## TASK BRIEF:
Somewhere below, one line contains "By reporting this" and a later line contains "In a real application, the". Output those two lines and everything between them exactly, and nothing else.

## EXERCISE MATERIAL:
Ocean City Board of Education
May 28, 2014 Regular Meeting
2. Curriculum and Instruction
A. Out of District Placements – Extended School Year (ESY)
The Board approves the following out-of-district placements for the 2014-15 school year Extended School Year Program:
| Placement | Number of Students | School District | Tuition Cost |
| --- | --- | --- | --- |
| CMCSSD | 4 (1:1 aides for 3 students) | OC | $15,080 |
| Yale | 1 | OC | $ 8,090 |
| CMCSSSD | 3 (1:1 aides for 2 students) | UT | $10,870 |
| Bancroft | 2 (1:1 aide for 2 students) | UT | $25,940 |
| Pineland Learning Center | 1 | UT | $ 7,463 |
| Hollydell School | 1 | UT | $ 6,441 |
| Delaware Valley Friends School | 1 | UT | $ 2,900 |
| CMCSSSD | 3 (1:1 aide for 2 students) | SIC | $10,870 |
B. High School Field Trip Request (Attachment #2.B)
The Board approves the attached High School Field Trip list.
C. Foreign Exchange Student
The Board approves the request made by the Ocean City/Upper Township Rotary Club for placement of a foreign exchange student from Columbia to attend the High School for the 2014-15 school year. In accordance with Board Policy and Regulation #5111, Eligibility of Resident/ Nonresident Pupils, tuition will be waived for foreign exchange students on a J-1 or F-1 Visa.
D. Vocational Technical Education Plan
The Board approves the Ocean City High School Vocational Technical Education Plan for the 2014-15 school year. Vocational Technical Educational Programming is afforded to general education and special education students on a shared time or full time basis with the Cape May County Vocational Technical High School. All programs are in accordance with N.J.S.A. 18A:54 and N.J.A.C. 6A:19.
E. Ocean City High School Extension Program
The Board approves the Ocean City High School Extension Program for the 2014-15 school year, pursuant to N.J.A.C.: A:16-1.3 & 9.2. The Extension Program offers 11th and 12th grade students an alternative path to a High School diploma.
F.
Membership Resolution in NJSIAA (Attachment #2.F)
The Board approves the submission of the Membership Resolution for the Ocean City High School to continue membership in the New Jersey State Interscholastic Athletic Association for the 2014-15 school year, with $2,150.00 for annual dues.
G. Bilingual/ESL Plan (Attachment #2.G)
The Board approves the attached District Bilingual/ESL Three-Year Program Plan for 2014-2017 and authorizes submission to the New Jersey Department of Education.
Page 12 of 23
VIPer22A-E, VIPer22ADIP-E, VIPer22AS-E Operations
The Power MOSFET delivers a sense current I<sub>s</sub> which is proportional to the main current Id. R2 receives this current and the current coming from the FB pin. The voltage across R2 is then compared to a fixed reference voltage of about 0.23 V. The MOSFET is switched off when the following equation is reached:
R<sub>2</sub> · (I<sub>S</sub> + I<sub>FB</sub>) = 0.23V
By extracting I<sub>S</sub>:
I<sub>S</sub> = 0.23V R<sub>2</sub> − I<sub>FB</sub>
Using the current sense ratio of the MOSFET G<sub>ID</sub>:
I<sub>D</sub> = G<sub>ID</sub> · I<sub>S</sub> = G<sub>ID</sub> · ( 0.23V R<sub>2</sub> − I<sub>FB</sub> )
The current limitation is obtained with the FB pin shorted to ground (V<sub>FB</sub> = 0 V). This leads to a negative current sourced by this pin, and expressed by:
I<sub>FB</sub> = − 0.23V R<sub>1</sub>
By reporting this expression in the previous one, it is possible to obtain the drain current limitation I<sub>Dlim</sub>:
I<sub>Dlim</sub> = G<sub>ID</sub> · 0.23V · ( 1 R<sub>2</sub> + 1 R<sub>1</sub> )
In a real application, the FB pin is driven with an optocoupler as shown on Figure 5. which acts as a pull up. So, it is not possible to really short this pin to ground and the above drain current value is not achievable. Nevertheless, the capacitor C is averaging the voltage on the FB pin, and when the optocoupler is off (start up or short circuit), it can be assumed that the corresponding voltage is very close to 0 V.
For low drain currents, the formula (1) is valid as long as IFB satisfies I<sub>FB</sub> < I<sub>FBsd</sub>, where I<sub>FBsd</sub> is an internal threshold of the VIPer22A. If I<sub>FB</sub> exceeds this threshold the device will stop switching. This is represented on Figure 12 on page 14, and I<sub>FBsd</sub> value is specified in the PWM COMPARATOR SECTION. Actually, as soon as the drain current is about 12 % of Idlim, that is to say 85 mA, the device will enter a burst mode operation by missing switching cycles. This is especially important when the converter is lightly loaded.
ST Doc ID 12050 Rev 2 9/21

## RESPONSE BELOW:
By reporting this expression in the previous one, it is possible to obtain the drain current limitation I<sub>Dlim</sub>:
I<sub>Dlim</sub> = G<sub>ID</sub> · 0.23V · ( 1 R<sub>2</sub> + 1 R<sub>1</sub> )
In a real application, the FB pin is driven with an optocoupler as shown on Figure 5. which acts as a pull up. So, it is not possible to really short this pin to ground and the above drain current value is not achievable. Nevertheless, the capacitor C is averaging the voltage on the FB pin, and when the optocoupler is off (start up or short circuit), it can be assumed that the corresponding voltage is very close to 0 V.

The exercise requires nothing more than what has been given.